==== TEXT BLOCK ====

As he drove home, Prince Jones was followed by his killer through multiple neighborhoods and cities. The police officer was looking for a drug suspect who did not meet Prince’s physical description. Prince was followed to the driveway of his fiancé and child’s home. The officer was undercover. Plain-clothed and driving an unmarked vehicle. The officer had a past that should have prohibited his involvement in the type of duty he was engaged in. He was previously disciplined for lying about another shooting that he was involved in. The officer placed Prince in fear, and in danger. The officer shot at Prince sixteen times. He murdered Prince and claimed self-defense. Prince Jones was unarmed. (More on the shooting here and here.)

National outrage, investigations, and lawsuits followed the murder. The federal investigation cleared the officer of any wrongdoing. The officer was not prosecuted, ever. He was not disciplined by the police force which at the time was the country’s most violent.

“Prince Jones had become the perfect martyr.” “If he had known who was following him,” his mother says, “he would have cooperated.” Cpl. Jones, she adds, “didn’t know who he was shooting.”

Coates described Jones as “an exceptional, exceptional student” who “could’ve gone to Harvard, could’ve gone to Princeton, could’ve gone to Yale.”

“I’ve never met an individual that was just so filled with love and compassion,” Coates added.

When accepting the 2015 National Book Award for Between the World and Me, Coates attributed Jones’ death to America’s “notion that we are okay with the presumption that Black people somehow have an angle, somehow have a predisposition towards criminality.”

Coates added, “I’m a black man in America. I can’t punish that officer. ‘Between The World and Me’ comes out of the place. I can’t secure the safety of my son. I can’t go home and tell him at night that, you know, its going to be ok, you definitely will not end up like Prince Jones. I just don’t have the right. I just don’t have that power. But what I do have the power to do is to say that you won’t enroll me in this lie. You won’t make me part of it.”

What lie is that? It is the lie that the cure to police brutality is secured solely through police reform. The lie that the officer involved in the unjustified death of a citizens is “different” from the rest. The lie that this current reality was not created by us all and our choices.

Coates wrote:

“I heard several people ask for forgiveness for the officer who shot Prince Jones down. I only vaguely recall my impressions of all this, but I know that I have always felt great distance from the grieving rituals of my people and I must have felt it powerfully then. The need to forgive the officer would not have moved me because even then, in some inchoate form, I knew that Prince was not killed by a single officer, so much as he was murdered by his country and all the fears that have marked it from birth.

==== SUPPLIED RECORDS ====

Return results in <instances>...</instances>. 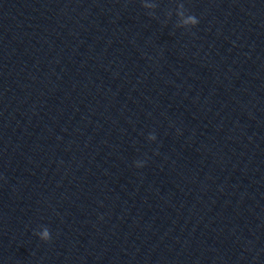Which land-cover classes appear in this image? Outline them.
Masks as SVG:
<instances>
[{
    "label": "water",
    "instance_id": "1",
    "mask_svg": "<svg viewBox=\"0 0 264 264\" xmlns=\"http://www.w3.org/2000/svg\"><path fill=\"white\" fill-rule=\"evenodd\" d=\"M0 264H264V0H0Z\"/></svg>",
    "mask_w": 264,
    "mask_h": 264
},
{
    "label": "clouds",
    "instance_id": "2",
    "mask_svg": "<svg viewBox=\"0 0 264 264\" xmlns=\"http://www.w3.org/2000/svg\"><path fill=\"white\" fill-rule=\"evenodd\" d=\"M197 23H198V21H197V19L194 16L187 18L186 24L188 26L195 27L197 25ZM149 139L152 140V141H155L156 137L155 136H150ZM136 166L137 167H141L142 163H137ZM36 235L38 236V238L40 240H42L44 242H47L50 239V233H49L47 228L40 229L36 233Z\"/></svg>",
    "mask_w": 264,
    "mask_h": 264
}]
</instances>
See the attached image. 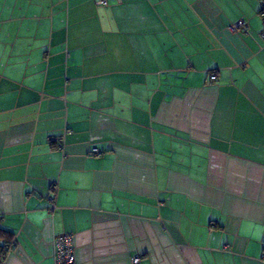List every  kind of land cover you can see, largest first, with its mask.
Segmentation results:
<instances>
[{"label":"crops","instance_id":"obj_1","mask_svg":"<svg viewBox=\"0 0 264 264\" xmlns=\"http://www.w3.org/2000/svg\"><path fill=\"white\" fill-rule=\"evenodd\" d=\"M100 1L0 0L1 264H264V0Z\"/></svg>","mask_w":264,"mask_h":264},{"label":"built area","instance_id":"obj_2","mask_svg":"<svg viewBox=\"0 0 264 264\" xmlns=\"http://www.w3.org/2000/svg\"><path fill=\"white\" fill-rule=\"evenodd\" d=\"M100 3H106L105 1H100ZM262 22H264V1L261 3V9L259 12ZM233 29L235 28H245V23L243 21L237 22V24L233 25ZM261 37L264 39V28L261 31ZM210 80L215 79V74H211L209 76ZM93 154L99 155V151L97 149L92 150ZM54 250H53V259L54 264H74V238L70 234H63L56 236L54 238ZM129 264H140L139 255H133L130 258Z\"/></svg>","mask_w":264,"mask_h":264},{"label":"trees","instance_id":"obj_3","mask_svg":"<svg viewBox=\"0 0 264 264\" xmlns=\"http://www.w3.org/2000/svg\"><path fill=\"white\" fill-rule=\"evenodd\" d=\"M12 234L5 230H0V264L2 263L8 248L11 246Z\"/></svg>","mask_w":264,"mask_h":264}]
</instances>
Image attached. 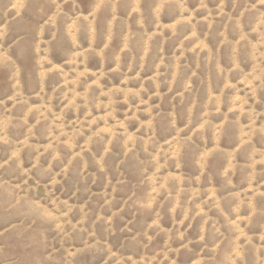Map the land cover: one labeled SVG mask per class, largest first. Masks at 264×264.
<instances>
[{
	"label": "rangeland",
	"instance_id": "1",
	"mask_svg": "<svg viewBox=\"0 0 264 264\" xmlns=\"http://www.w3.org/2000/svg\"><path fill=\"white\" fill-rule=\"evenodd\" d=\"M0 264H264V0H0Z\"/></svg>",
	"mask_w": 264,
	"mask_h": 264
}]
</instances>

====

Update the part of the passage about Prince Jones that opens with the words containing "As he drove" and closes with "here and here.)", giving it again with "vehicle" replaced by "car". The data stand apart from the passage about Prince Jones and are separate material.

As he drove home, Prince Jones was followed by his killer through multiple neighborhoods and cities. The police officer was looking for a drug suspect who did not meet Prince’s physical description. Prince was followed to the driveway of his fiancé and child’s home. The officer was undercover. Plain-clothed and driving an unmarked car. The officer had a past that should have prohibited his involvement in the type of duty he was engaged in. He was previously disciplined for lying about another shooting that he was involved in. The officer placed Prince in fear, and in danger. The officer shot at Prince sixteen times. He murdered Prince and claimed self-defense. Prince Jones was unarmed. (More on the shooting here and here.)